Damit die Bürger den Staat wieder als handlungsfähig wahrnehmen, muss das Vertrauen in dessen Institutionen – auch in das Gesundheitssystem – gestärkt werden. Menschen, müssen auf ein transparenteres System treffen und Orientierung bekommen. Die Patienten, aber vor allem die, die das Gesundheitssystem am Laufen halten, verdienen ein System, das nicht nur Kosten kontrolliert, sondern auch Wirkung entfalten kann. Die Gesundheitspolitik eines zukunftsfähigen Staates muss effizienter und empathischer werden. Sie braucht Steuerungslogiken, die an Outcomes und Lebensqualität anknüpfen – nicht an Aktenordner und Abrechnungsziffern.
Die Initiative gibt einen wichtigen Impuls: Sie fordert einen Paradigmenwechsel, der sich nicht im Reorganisieren bestehender Strukturen erschöpft, sondern die Frage stellt, wofür öffentliche Institutionen heutzutage eigentlich da sind. Im Gesundheitswesen liegt die Antwort auf der Hand: Für Menschen. Die Herausforderungen unseres Gesundheitssystems sind vielschichtig und werden eher mehr als weniger – Fachkräftemangel, demographischer Wandel und finanzielle Herausforderungen können nur durch ein Neudenken gelöst werden.

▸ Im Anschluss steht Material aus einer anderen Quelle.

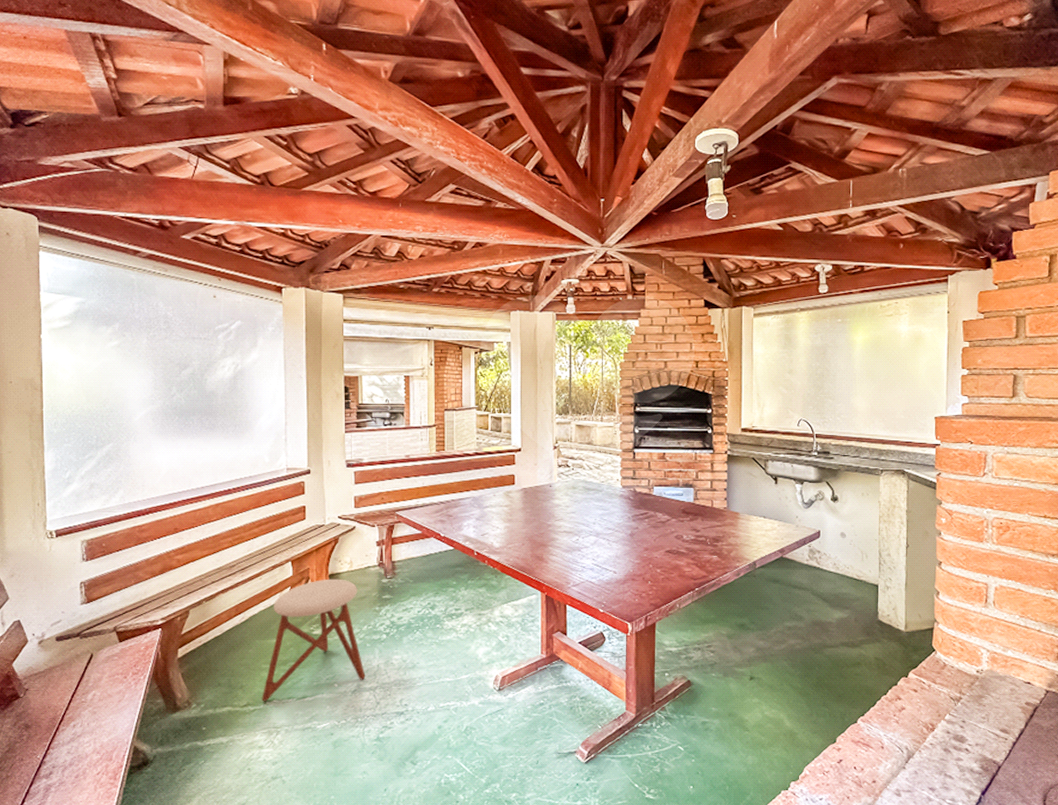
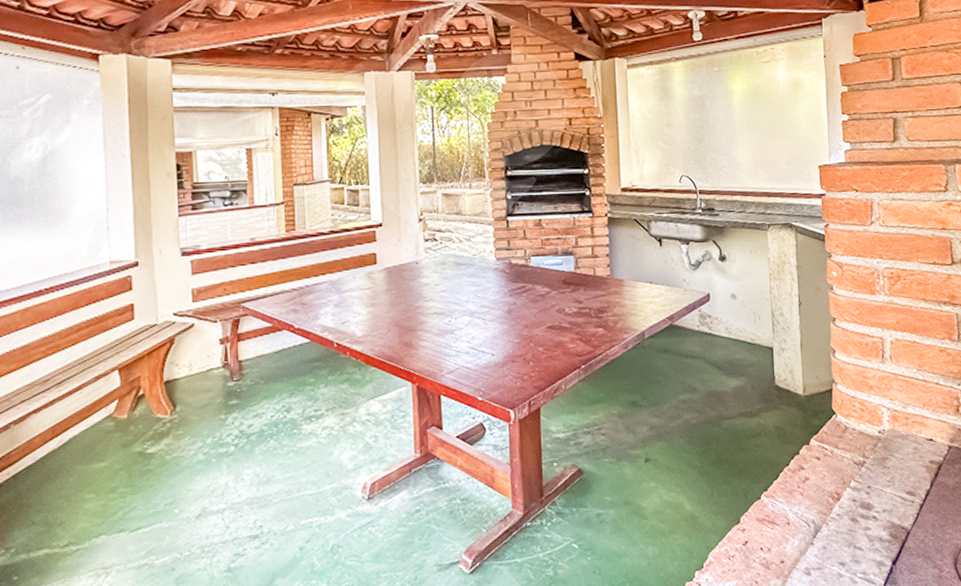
stool: present [262,578,366,702] -> none [86,385,212,539]

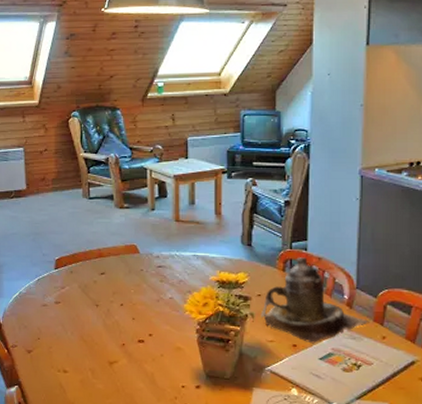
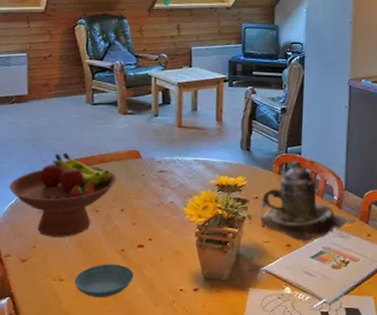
fruit bowl: none [12,247,115,330] -> present [9,152,117,237]
saucer: none [78,357,135,391] -> present [75,264,134,298]

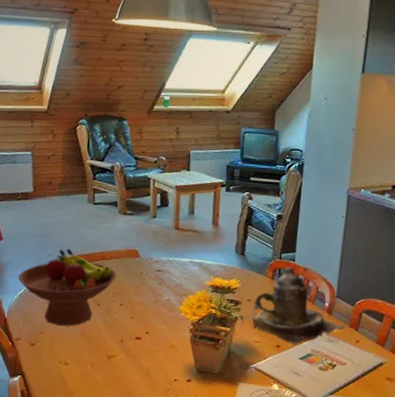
saucer: present [75,264,134,298] -> none [78,352,132,382]

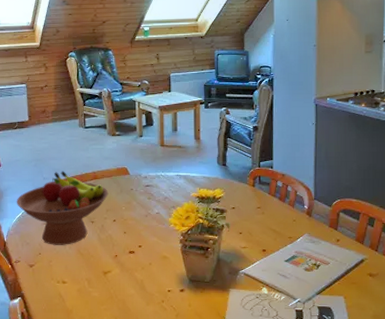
teapot: present [249,267,349,345] -> none [235,174,328,248]

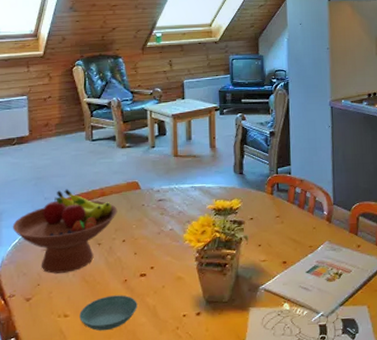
saucer: none [76,268,127,298] -> present [79,295,137,331]

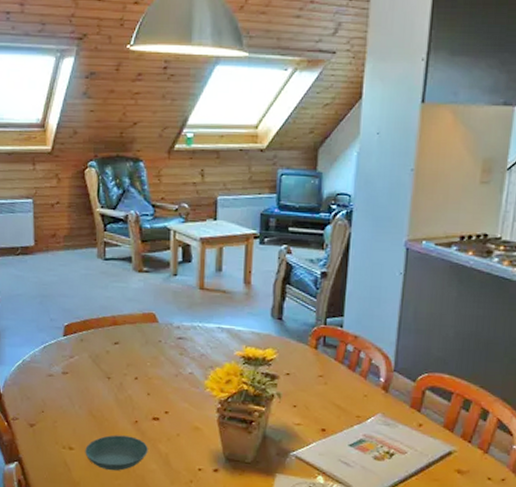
fruit bowl: present [12,189,118,274] -> none [15,312,131,404]

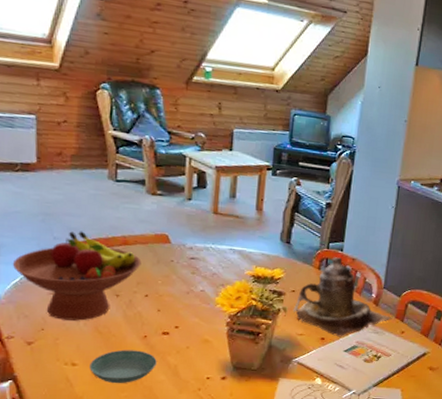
fruit bowl: none [15,312,131,404] -> present [12,231,142,321]
teapot: none [288,334,409,429] -> present [293,257,394,337]

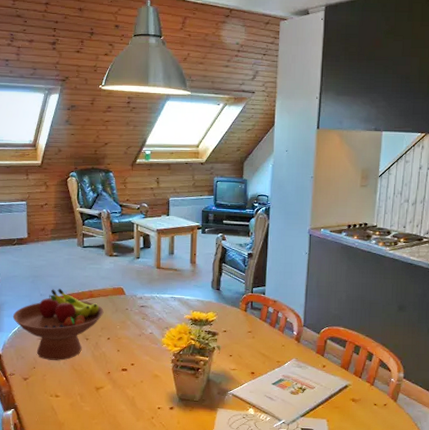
saucer: present [89,349,157,384] -> none [68,384,119,413]
teapot: present [293,257,394,337] -> none [225,300,315,372]

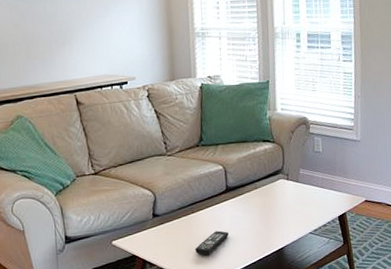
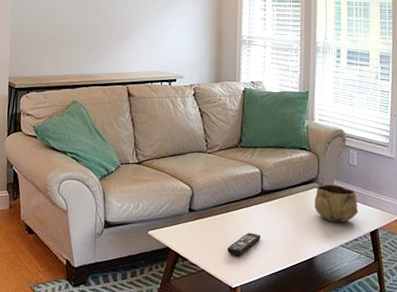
decorative bowl: none [280,173,326,211] -> present [314,184,359,222]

Wenn sich das Gesundheitswesen nicht als aktiver Teil der Staatsmodernisierung versteht – mutig, konstruktiv, vorausschauend –, droht es zum Reparaturbetrieb eines dysfunktionalen Systems zu werden und das Vertrauen der Bürger weiter nachzulassen. Wenn aber seine Akteure neu denken, kann es selbst zum Modellfall einer neuen Staatlichkeit werden. Und damit zur Antwort auf die Frage: Wie gelingt Staatsmodernisierung?